▶ [Document text]
The Pimsleur Method attempts to explain away the lack of attention placed on French grammar by reasoning that you learnt your mother tongue’s grammar by simply repeating and mimicking the rules unconsciously until it eventually stuck. This is also the reason why there is so little emphasis placed on learning how to read; we first learnt how to speak out mother tongue and only later learnt how to read it.
While many people will struggle to embrace the Pimsleur learning approach, there are probably just as many who swear by its methods; as always it depends on how you prefer to learn a language. For instance, I myself do not respond well to this type of approach but I know that my father would probably really enjoy the learning method as he likes repetition and audio lessons over visual cues.
Another issue is that the lessons are more geared towards formal settings and while you do get immersed in real-life scenarios, there are other resources that can provide you with a more authentic look at how French is used in the modern world.

▶ [Raw data]
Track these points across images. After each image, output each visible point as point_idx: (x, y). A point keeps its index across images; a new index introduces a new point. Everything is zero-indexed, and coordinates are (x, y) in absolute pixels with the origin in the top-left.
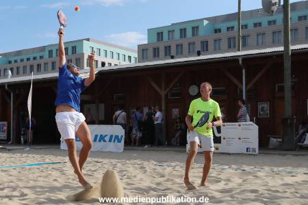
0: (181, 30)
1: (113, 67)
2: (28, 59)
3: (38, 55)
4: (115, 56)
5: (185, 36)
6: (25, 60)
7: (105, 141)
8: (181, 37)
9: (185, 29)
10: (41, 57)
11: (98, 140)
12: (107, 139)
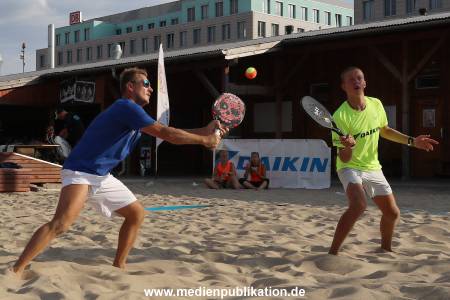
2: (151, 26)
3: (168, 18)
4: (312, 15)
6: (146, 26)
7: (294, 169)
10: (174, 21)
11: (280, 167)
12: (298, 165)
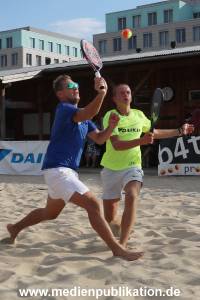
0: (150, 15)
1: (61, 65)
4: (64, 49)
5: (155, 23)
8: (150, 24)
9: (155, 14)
==
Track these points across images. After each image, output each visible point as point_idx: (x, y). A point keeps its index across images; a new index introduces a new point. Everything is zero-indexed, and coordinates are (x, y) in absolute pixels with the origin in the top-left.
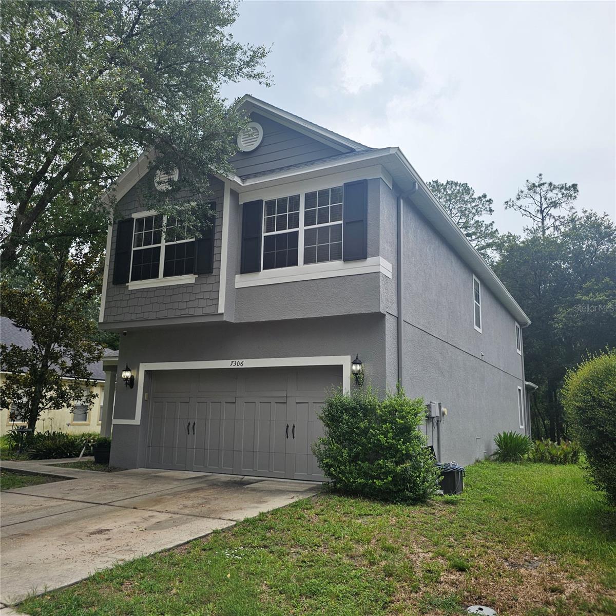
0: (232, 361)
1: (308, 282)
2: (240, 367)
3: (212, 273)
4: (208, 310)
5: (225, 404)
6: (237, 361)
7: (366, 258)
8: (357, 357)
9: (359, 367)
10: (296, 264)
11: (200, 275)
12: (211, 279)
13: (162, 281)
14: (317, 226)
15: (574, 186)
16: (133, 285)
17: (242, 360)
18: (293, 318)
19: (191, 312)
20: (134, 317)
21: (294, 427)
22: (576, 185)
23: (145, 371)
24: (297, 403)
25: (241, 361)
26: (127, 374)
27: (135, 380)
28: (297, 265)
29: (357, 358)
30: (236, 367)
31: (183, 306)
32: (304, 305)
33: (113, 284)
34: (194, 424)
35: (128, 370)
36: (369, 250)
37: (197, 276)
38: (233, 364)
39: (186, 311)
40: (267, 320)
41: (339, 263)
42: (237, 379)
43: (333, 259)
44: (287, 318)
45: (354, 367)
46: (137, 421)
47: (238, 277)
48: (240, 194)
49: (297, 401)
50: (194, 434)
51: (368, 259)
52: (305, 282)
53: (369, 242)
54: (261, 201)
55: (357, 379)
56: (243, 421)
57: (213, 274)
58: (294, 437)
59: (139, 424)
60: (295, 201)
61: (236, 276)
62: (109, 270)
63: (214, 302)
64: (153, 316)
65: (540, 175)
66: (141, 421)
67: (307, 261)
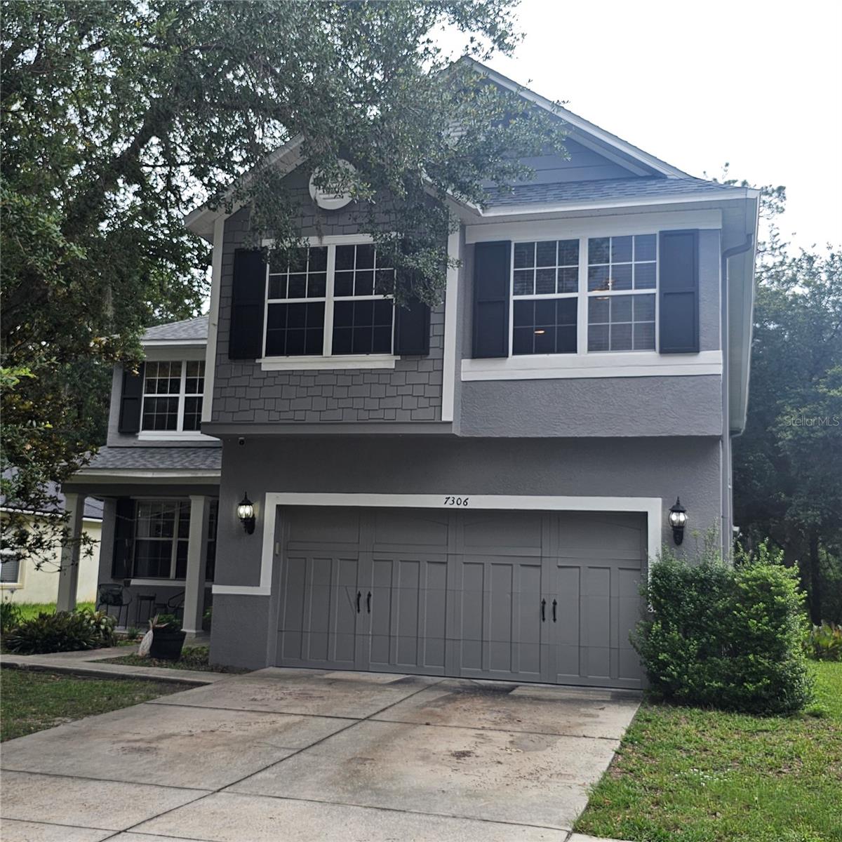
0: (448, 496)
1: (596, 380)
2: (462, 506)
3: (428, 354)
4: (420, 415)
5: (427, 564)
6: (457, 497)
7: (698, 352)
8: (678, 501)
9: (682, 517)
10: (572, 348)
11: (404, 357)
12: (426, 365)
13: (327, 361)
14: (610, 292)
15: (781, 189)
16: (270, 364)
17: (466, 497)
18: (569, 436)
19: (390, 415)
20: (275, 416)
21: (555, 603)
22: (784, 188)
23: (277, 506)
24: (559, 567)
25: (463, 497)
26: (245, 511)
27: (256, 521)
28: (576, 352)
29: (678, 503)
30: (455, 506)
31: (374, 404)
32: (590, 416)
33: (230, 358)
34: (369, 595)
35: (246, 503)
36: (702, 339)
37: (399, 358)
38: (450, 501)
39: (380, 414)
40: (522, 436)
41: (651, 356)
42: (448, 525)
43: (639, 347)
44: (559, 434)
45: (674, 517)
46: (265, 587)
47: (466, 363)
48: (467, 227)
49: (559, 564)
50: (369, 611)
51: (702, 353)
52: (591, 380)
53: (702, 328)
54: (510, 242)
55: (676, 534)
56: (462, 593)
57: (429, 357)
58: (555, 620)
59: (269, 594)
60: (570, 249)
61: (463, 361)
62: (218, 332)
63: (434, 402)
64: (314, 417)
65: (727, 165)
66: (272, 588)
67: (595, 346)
==
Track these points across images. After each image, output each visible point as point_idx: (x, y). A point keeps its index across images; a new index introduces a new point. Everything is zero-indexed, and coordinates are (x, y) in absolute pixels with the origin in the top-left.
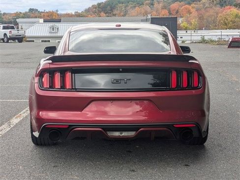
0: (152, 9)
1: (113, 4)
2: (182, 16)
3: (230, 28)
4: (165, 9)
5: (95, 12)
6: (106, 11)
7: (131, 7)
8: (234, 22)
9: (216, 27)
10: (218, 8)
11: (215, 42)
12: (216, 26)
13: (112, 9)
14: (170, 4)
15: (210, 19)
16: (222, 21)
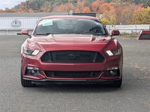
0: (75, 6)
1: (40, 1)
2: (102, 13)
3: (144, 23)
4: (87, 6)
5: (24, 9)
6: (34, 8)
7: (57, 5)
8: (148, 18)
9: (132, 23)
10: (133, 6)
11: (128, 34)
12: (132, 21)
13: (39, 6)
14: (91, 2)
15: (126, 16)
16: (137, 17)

▶ [Exercise]
Carry on the text about the Pimsleur Method, picking up right after its last sentence. The material has no connection to the text about the Pimsleur Method.

▶ [Exercise output]
In essence, beginners certainly will find that they have quickly built up a range of common vocabulary and useful phrases which they can use. This will help learners to feel confident right at the start of their journey and encourage them to practice even more. The fact that you need to be dedicated and focused to get the most out of the interactive audio lessons is also a plus point; by constantly interacting with the material you will quickly feel comfortable with a number of scenarios in a short space of time.
As one of the most popular language learning resources out there, Pimsleur must be doing something right. The tried and tested approach will help improve your speaking and comprehension skills but you need to know that that will come at the detriment of your reading skills for example. By focusing solely on speaking and listening, however, it does ensure that you will be able to do both of them to quite a good level if you somehow manage to get through the interminable repetition.
For me though the negative sides of Pimsleur outweigh the positive because, even if the audio lessons are very well done and nicely presented, at the end of the day they are quite dull to listen to and make for uninspiring learning. The lifeless monotony of the lessons and the insane prices they are asking for what is an outdated product make it impossible to recommend it as a French language resource.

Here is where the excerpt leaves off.